The number of Australia-China joint papers, as measured by Scopus, grew 13.1 per cent in 2019 which made China Australia’s largest research partner, says a new UTS report, The Australia-China Science Boom.
Australia-China collaborative papers made up 16.2 per cent of all Australian scientific papers last year, compared to the US (the former leader) at 15.5 per cent, the UK (11.7 per cent), Germany (5.9 per cent) and Canada (5 per cent).
It’s no surprise that China is now Australia’s lead research partner because collaborations between the two countries have been steadily increasing for a couple of decades.
Why has this occurred? We know that China is a now a world leader in many physical sciences such as materials science, chemistry, engineering and computer science.
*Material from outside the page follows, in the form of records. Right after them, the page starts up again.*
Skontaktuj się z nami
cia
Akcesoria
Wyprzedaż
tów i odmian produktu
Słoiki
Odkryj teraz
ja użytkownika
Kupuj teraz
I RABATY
So it’s not surprising that these are also areas in which collaboration is strongest, as researchers seek to work with others in the world at the top of their field.
The interesting thing is that the expansion of the Australia-China science relationship appears not to have been mainly funded by government research money. Australian Research Council funding for collaborative international projects in the last five years has China well down in fourth position after the US, the UK and Germany. In fact projects collaborating with the US have been funded 3.4 times more often than those with China.
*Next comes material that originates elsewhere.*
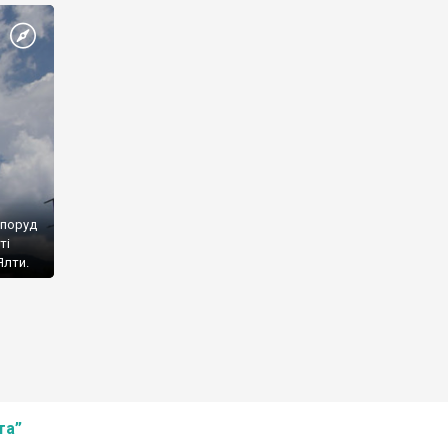
споруд
ті
Ялти.
та”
So where did the rest of the money come from to pay for researchers’ collaboration with China?
Almost certainly the source of it was earnings from international students, whose numbers (particularly from China) grew at the same time as research collaboration with China exploded.
In the same period Australian universities increased their hiring of researchers from the Chinese science diaspora. Although I have no figures on this, anecdotally a large number of the Australian authors on Australia-China collaborative papers are scientists of Chinese background now working in Australian universities.
So what will become of Australia-China research links now that the income universities earn from international students has cratered? Possibly (allowing for lag effects) we have seen peak research collaboration with China.
Some will be pleased by this. Undoubtedly the China government has sought to steal IP and sensitive research with military and security applications.
But, if strict procedures are followed around research with dual military and civilian uses, this risk can be minimised, and Australia emerges a net beneficiary of research links with China.
What if the lucrative international student market never recovers? In that case the Australia-China research boom is probably over.